Aufgabe: Warum hätte Alessandro laut dem Textauszug über den Radiosender fast seine erste Sendung verpasst?

Textauszug:
=====

Ein unscheinbarer Hinterhof in unmittelbarer Nähe Westbahnhof. Wüsste man es nicht besser, man würde hier keinen Radiosender vermuten – immer noch ein bisschen Piratenfeeling. Die Räumlichkeiten sind funktional gemütlich, nur die Toilettentür am Gang klemmt fürchterlich, weswegen Alessandro sogar fast selbst seine erste Sendung verpasst hätte. Dem kleinen Studio wohnt ein besonderer Charme inne, am Teleskoparm mit dem dicken Mikro fühle ich mich sofort wohl. Sich selbst beim Sprechen zu hören, bleibt trotzdem seltsam. Nach dem Soundcheck stelle ich mich noch einmal in die eiskalte Nacht, um das Lampenfieber abzukühlen. Dann erklingt die Signation von Freirad und wir sind On Air.

=====

Gesammelte Daten
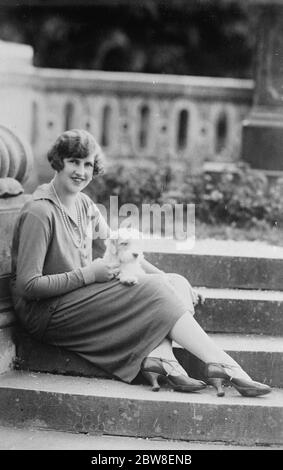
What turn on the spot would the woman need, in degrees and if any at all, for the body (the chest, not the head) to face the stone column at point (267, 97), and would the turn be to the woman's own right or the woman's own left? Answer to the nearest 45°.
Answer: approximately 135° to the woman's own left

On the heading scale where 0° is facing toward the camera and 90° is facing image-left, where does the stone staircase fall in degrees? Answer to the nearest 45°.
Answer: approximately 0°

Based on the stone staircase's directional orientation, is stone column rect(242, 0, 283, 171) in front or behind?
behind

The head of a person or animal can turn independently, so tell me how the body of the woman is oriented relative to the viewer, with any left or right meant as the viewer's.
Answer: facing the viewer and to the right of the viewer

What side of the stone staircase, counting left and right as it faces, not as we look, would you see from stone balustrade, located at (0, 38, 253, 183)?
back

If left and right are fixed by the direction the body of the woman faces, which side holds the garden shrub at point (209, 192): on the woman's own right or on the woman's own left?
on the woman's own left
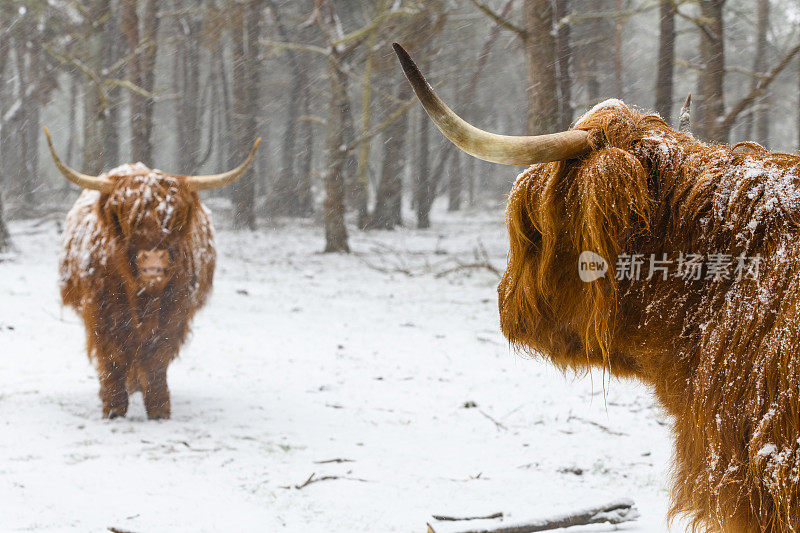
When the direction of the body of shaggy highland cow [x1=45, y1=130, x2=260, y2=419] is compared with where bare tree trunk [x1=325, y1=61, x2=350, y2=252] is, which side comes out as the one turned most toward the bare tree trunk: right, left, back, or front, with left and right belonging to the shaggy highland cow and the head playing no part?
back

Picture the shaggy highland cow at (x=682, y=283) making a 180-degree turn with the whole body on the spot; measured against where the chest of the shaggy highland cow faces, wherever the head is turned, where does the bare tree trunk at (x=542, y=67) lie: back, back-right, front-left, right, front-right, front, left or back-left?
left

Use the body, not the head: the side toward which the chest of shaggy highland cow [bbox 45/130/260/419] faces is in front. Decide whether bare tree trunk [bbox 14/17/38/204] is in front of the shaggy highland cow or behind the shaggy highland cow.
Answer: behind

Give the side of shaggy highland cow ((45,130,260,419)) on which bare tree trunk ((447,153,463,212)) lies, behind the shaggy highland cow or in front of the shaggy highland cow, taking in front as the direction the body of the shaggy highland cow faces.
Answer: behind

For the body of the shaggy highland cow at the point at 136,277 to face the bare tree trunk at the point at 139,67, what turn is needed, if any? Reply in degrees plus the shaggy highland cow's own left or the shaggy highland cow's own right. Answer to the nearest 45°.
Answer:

=====

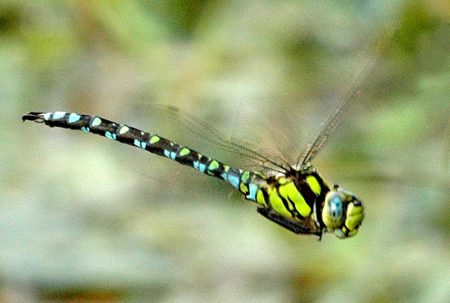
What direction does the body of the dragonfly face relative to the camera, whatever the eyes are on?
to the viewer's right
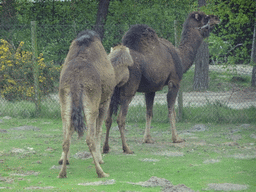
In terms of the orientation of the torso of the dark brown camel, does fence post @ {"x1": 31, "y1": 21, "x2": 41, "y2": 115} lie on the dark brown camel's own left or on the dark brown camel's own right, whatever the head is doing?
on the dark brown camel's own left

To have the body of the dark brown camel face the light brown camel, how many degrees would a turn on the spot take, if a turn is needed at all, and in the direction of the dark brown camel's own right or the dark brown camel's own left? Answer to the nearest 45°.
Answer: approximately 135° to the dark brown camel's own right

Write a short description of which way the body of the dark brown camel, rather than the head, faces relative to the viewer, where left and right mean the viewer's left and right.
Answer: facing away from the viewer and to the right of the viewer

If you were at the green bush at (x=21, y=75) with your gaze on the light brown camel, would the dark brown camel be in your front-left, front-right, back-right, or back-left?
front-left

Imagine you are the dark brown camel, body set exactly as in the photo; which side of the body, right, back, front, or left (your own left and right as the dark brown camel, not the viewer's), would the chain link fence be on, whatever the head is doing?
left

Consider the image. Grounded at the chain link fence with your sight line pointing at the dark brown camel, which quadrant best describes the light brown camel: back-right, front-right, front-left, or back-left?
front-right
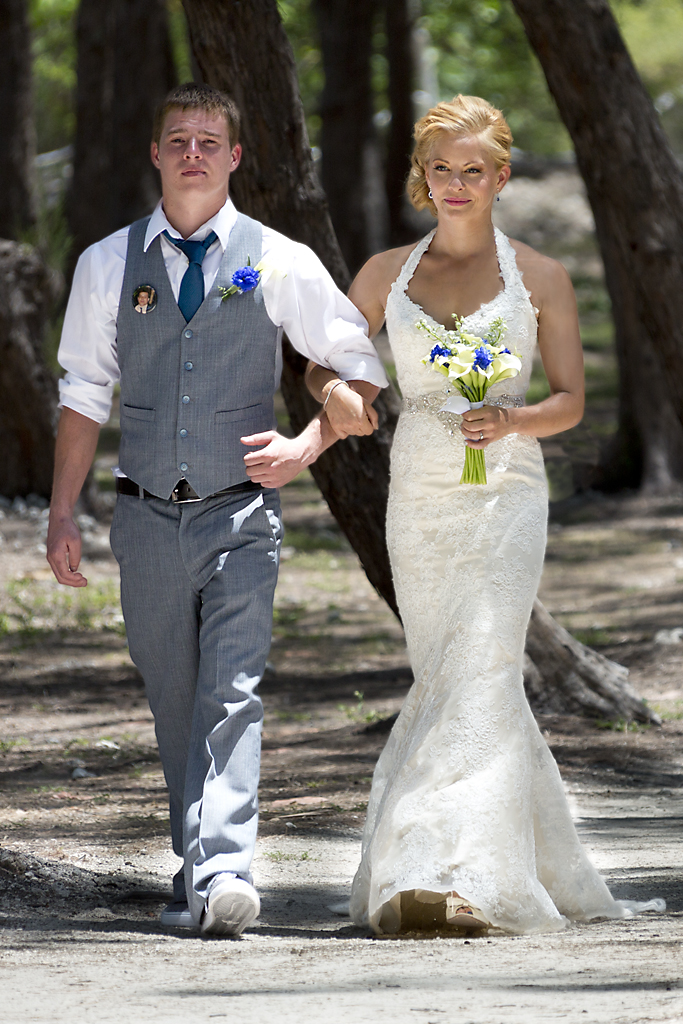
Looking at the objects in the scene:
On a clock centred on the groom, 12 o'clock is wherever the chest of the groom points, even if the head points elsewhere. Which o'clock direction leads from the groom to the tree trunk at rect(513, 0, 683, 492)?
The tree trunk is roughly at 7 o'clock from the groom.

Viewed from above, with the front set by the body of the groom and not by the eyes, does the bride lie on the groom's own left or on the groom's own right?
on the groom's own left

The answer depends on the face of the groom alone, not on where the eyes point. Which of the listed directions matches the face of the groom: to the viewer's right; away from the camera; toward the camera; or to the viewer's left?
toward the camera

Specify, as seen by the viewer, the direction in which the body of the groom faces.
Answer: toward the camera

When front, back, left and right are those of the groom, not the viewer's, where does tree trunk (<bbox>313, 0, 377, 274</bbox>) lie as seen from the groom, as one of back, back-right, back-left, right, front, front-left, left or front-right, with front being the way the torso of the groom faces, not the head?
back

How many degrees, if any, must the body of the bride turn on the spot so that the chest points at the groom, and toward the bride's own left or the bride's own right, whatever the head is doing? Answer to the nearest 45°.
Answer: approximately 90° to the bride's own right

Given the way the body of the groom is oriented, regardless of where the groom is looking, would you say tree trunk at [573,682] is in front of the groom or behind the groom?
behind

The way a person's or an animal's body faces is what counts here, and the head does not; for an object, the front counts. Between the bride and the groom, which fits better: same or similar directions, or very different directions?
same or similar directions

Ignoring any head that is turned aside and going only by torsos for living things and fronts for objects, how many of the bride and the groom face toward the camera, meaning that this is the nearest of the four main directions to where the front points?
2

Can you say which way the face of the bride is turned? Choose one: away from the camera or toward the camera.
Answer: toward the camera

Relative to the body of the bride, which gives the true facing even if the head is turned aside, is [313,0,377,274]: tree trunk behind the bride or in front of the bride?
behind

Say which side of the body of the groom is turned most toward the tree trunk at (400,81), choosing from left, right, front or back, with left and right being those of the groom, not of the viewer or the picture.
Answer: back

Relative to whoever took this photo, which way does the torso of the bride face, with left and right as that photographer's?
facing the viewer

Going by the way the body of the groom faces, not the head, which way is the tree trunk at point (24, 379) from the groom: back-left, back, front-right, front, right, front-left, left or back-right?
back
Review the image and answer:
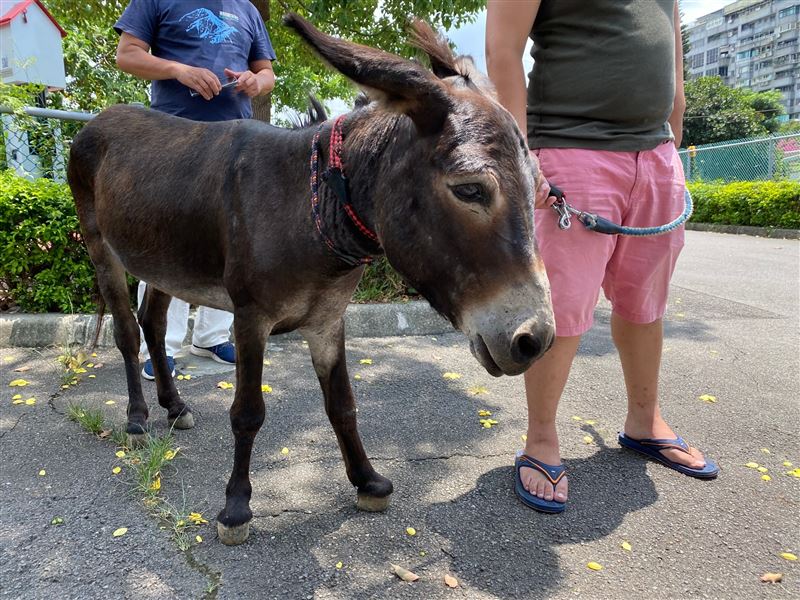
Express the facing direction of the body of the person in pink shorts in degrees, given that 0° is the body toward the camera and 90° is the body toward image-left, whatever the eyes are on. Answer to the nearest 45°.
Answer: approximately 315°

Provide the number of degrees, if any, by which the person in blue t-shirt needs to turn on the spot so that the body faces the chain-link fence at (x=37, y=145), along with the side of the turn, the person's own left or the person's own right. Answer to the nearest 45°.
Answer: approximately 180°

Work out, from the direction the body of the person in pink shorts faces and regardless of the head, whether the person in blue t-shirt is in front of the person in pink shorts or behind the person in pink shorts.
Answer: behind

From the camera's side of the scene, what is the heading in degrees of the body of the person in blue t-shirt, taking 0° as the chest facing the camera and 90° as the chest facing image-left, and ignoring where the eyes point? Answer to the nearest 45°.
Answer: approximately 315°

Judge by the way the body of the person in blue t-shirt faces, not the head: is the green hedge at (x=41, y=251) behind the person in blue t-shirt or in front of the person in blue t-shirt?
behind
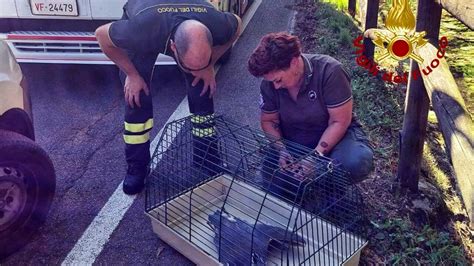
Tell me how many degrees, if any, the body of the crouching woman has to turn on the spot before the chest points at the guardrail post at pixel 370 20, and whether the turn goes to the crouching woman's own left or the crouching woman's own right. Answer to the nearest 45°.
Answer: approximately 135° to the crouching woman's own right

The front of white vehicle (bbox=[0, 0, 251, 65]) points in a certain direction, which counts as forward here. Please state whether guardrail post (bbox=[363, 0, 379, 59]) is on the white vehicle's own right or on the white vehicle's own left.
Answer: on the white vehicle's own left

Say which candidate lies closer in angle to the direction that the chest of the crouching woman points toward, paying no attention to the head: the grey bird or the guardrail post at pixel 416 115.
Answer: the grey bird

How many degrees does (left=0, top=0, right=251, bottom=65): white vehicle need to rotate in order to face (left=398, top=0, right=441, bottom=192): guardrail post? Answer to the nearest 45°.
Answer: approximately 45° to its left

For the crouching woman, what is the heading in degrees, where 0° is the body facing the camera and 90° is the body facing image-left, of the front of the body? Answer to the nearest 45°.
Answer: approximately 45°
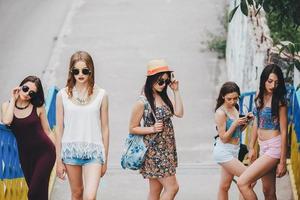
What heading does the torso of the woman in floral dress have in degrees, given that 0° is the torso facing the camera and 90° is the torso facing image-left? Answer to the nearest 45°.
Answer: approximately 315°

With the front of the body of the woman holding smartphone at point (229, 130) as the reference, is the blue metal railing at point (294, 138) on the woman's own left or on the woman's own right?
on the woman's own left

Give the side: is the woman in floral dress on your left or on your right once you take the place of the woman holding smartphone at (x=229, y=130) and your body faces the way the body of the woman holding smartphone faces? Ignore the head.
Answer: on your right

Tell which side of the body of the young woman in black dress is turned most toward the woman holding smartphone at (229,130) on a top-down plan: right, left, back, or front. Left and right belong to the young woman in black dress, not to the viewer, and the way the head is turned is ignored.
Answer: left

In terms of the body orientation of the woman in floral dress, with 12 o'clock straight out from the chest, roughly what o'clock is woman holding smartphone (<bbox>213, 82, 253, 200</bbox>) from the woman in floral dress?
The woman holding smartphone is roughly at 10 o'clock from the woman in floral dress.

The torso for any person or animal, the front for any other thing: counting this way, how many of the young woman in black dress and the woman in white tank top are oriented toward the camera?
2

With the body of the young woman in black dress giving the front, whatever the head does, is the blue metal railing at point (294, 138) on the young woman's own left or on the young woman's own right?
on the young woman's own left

=====

Lösung: Weil die Toilettentür am Gang fürchterlich klemmt.